Mrandmrsmays, You're All I Ask, Lili and Walter, Carnival Beginning
Mrandmrsmays, Diana Cantu, Lili & Walter, and Joanna Barbera
Reviewed by Margaret Moser, Fri., March 13, 2009
Mrandmrsmays' self-titled CD posits its local husband-and-wife team in DIY heaven, with a little help from friends. Sixteen Deluxe's Chris "Frenchie" Smith produced this edgy little album like an ode to 1980s New Wave. Vocalist Kate Kind orbits the B-52s' Cindy Wilson's gulpy vocals and Björk's sonic soaring with her "banshee shenanigans." Songwriter James Mays shares more ethereal vox with very provocative results ("Together"). Among those local artists who reside under the radar quietly and without brassy fanfare, Diana Cantu can be found. The veteran sidewoman – she's played with Chris Duarte and Tomas Ramirez, who provides sax fills here – came to the table not long ago with You're All I Ask.

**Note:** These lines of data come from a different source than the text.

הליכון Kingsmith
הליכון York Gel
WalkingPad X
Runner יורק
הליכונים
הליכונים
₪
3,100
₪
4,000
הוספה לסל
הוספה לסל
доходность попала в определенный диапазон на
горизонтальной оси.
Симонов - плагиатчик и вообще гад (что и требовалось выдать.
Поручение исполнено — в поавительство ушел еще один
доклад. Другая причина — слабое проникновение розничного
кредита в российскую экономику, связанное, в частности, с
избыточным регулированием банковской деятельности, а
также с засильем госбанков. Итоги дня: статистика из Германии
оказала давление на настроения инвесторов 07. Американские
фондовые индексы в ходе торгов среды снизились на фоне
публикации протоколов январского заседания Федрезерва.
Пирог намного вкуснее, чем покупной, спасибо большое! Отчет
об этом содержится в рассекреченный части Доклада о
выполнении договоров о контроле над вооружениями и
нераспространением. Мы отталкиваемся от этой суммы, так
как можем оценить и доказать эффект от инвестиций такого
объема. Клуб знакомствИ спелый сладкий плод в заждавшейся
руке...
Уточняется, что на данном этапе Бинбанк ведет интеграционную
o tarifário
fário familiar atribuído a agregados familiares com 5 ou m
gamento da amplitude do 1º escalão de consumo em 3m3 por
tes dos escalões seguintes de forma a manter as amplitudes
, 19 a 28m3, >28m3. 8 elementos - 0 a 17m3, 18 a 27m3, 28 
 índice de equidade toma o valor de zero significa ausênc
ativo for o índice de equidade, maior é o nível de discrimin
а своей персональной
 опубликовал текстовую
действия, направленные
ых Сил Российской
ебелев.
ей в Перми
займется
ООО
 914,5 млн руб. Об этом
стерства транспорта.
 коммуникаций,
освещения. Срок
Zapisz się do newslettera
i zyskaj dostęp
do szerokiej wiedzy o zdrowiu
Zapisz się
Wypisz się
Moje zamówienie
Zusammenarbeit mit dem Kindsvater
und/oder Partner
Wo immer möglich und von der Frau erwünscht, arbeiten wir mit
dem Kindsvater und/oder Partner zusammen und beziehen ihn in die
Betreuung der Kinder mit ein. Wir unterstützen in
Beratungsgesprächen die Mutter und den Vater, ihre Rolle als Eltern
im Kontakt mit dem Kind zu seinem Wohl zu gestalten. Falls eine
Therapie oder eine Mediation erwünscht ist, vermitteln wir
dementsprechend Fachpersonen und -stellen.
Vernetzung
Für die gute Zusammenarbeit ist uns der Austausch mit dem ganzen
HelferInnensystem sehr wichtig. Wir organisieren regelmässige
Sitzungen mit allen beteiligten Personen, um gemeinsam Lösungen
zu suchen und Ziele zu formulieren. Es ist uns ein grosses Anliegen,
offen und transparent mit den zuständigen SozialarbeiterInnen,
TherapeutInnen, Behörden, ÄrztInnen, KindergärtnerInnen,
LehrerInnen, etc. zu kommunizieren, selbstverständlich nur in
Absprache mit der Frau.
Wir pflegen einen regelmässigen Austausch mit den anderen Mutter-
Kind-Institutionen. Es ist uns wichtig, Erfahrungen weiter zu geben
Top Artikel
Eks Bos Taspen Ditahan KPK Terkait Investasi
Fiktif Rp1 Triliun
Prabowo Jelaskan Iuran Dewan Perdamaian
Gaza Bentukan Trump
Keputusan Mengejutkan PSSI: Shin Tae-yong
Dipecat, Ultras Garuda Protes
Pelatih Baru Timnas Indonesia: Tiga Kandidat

Cantu's easy appeal lies between her too-pop-for-Americana ("Long Live") and too-rock-for-pop ("I Believed") compositions and their sprinkle of jazz, very much Joni Mitchell turf. Skimpy production adds immeasurably to the lo-fi charm of Lili & Walter's self-titled CD. The 11 homespun songs hearken to Delaney & Bonnie's Motel Shot (1971), stripped down, casual, and alluring in their bare presentation. Rootsy instrumentation propels their sound through denim-soft originals with a rural gospel flavor ("Shout #5") and gorgeous traditionals ("Poor Wayfaring Stranger"). Carnival Beginning is an auspicious start for Bay Area transplant Joanna Barbera and her urban folk. "All my life I've been an instigator," she sings in "Just as Well," fair warning that Barbera's not content with labels or neat little compartments, though the Tori Amos/Ani DiFranco influence is evident. The smoky timbre of her voice wraps cozily around confident originals like "Fat Face" and the Waitsian lope of "Bus Stop," just enough to inspire a return trip.